Ma cosa chiede esattamente un professionista alla ricerca di spazi di lavoro lontani da casa e dall’ufficio tradizionale? “Si parte dalle domande base – riprende Brotto -: l’accesso a uno spazio uso esclusivo o anche una semplice postazione, la disponibilità di una sala riunioni, un proiettore o uno schermo per collegamenti anche con altre sedi… L’ambiente poi deve essere confortevole, sicuro, dotato di wifi e con connessione a fibra, stampe e fotocopiatrici, possibilità di parcheggio, un servizio di segreteria“.
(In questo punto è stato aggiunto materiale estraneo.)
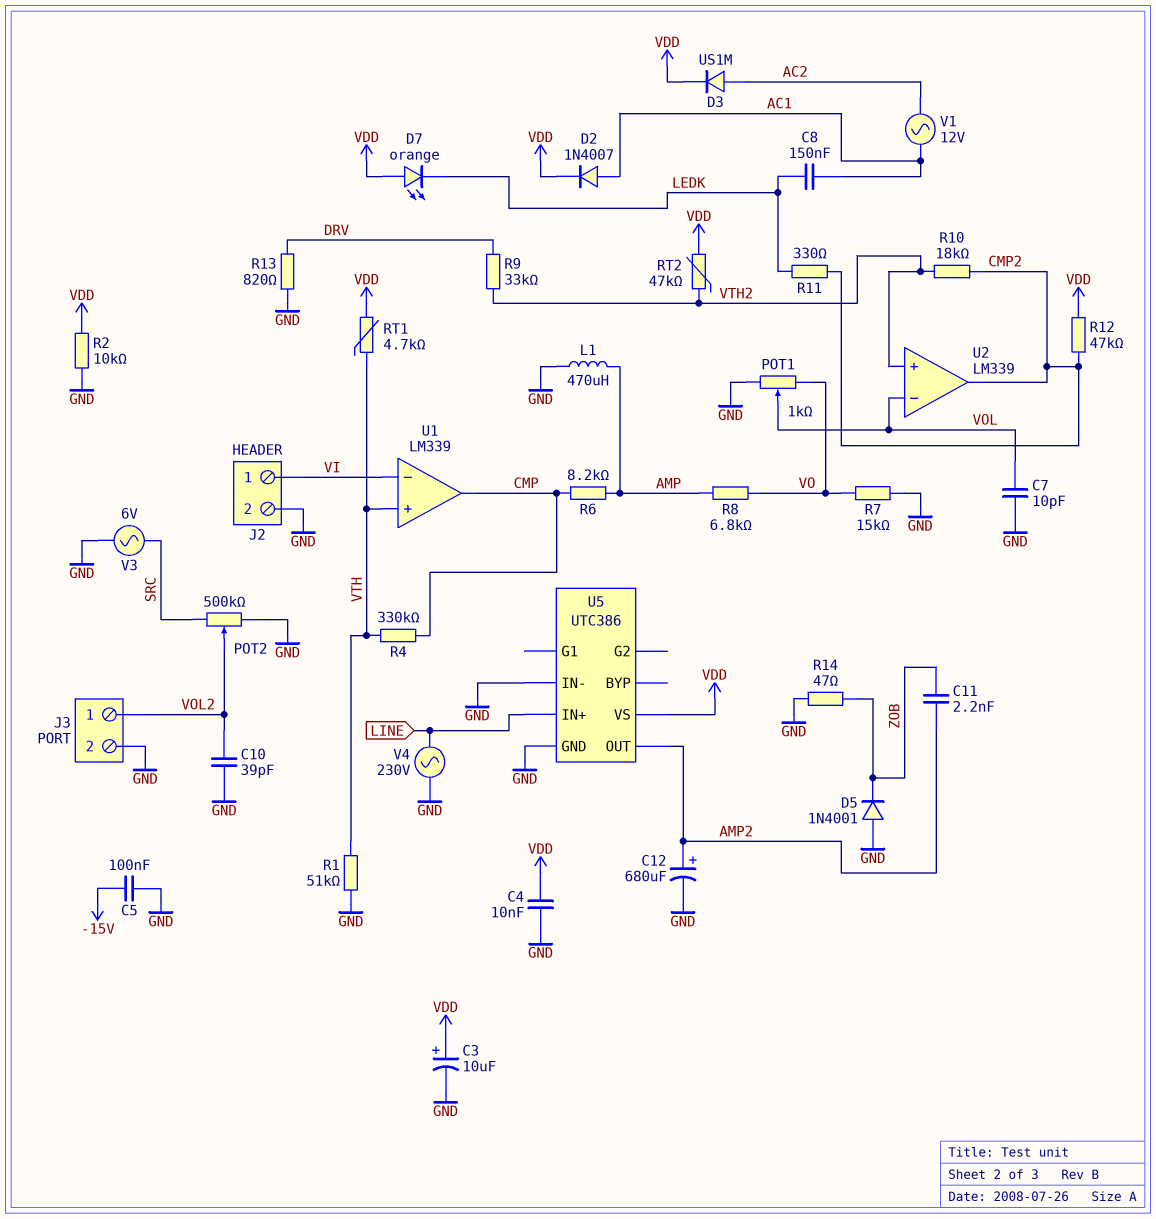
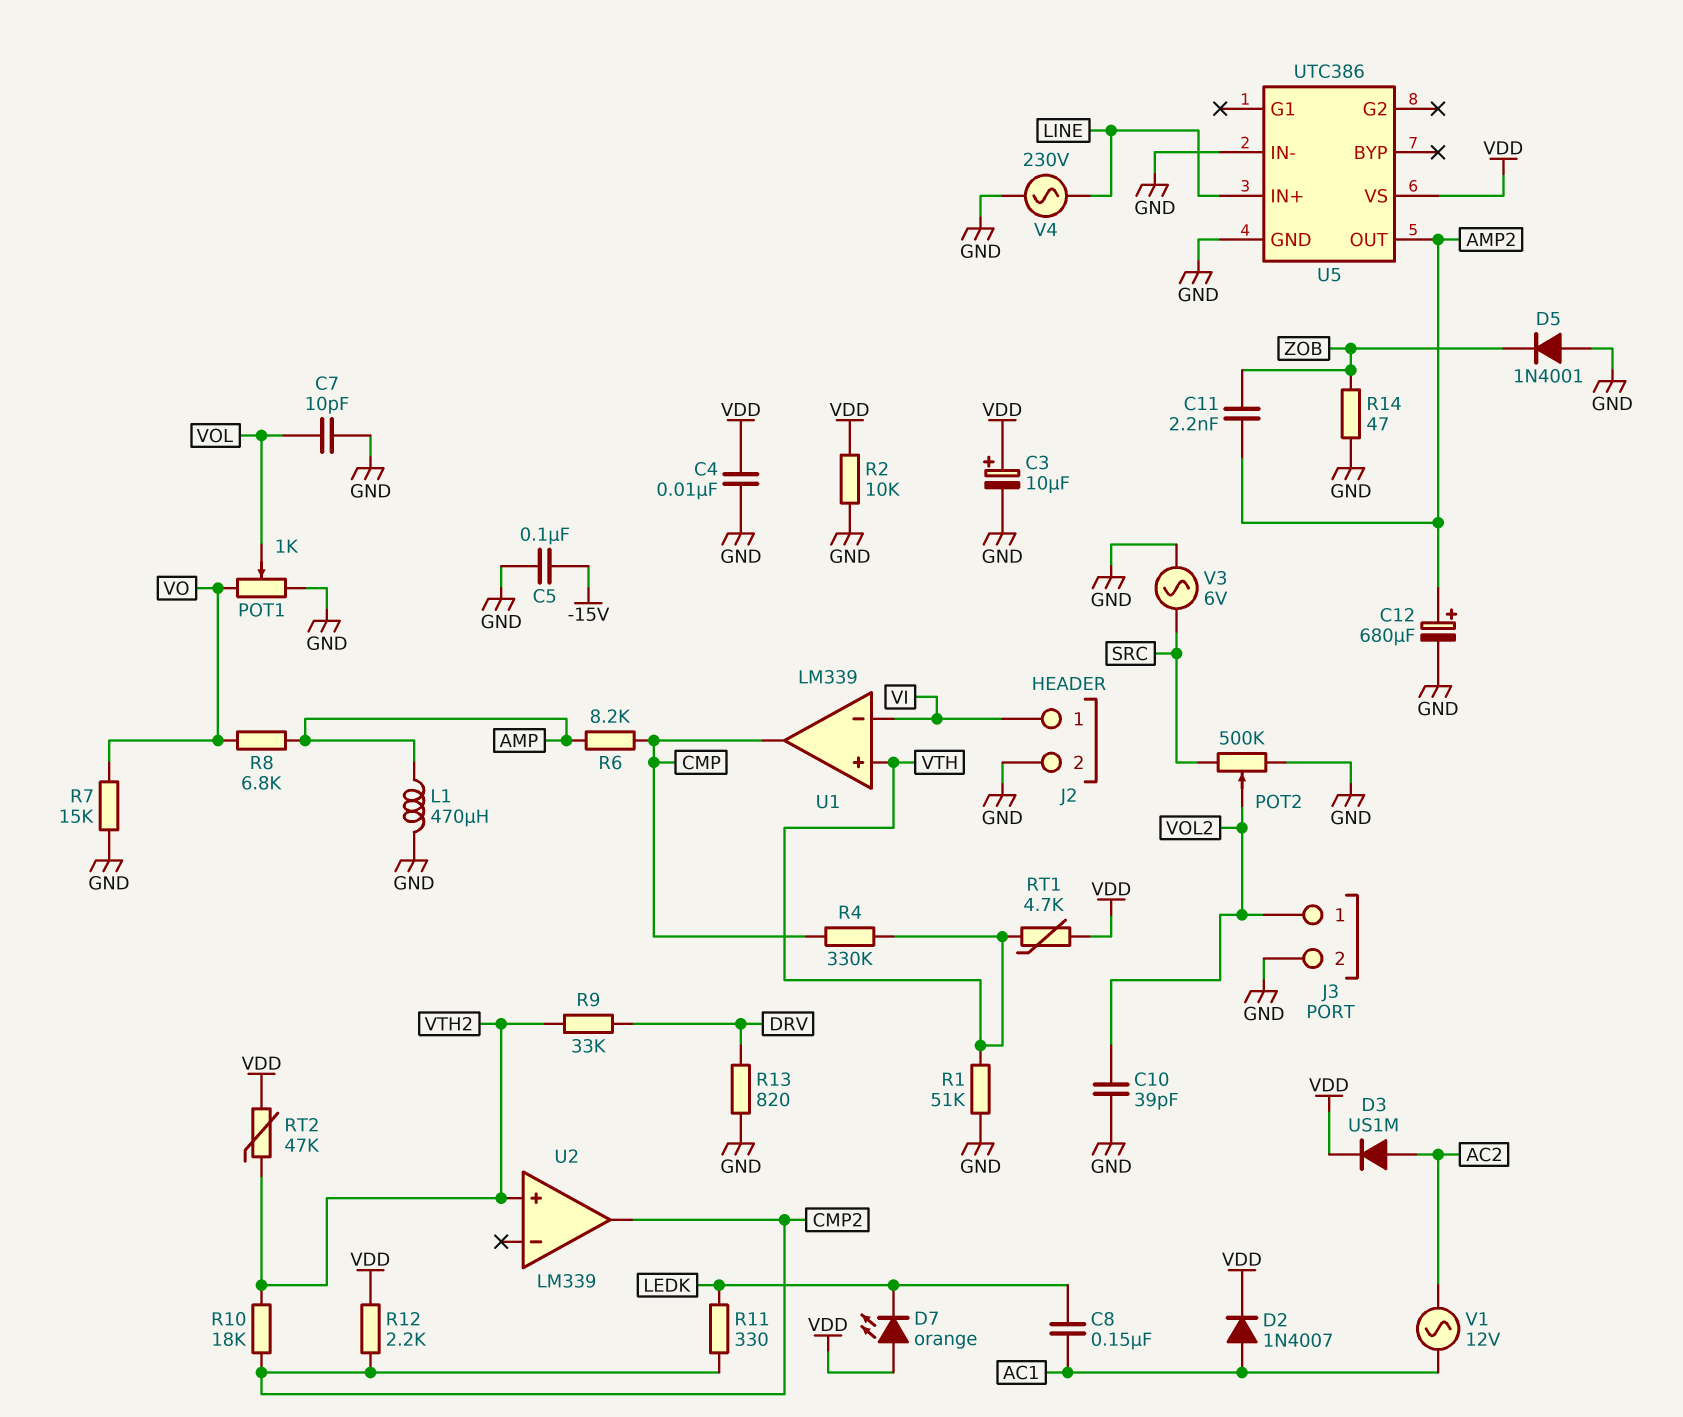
R12: 47k (CMP2, VDD) -> 2.2k (CMP2, VDD)
U2 pin in-: VOL -> none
Compito di Hubway è quindi quello di favorire l’incontro di domanda e offerta per gli spazi di smart working. “A questo fine, organizziamo molte iniziative di marketing sul web, nonché azioni di georeferenziazione per rendere visibili i nostri host e farli trovare all’utente finale – aggiunge ancora Brotto -. Abbiamo inoltre in programma grandi campagne di comunicazione e attività di stampa per rafforzare ulteriormente il nostro brand. Tra i nostri obiettivi c’è quello di raggiungere nel breve il traguardo dei 2 mila host. E con gli attuali ritmi di crescita è un target decisamente alla nostra portata”.

Al momento Hubway vanta circa 500 host in tutta Italia, ma il numero sta appunto crescendo con tassi a due cifre percentuali. La piattaforma mette a disposizione online spazi da un solo giorno fino a vari mesi, prenotabili anche last minute. La compagnia ha recentemente lanciato sulla piattaforma Opstart.it un equity crowdfunding, che si sta chiudendo in queste settimane con successo.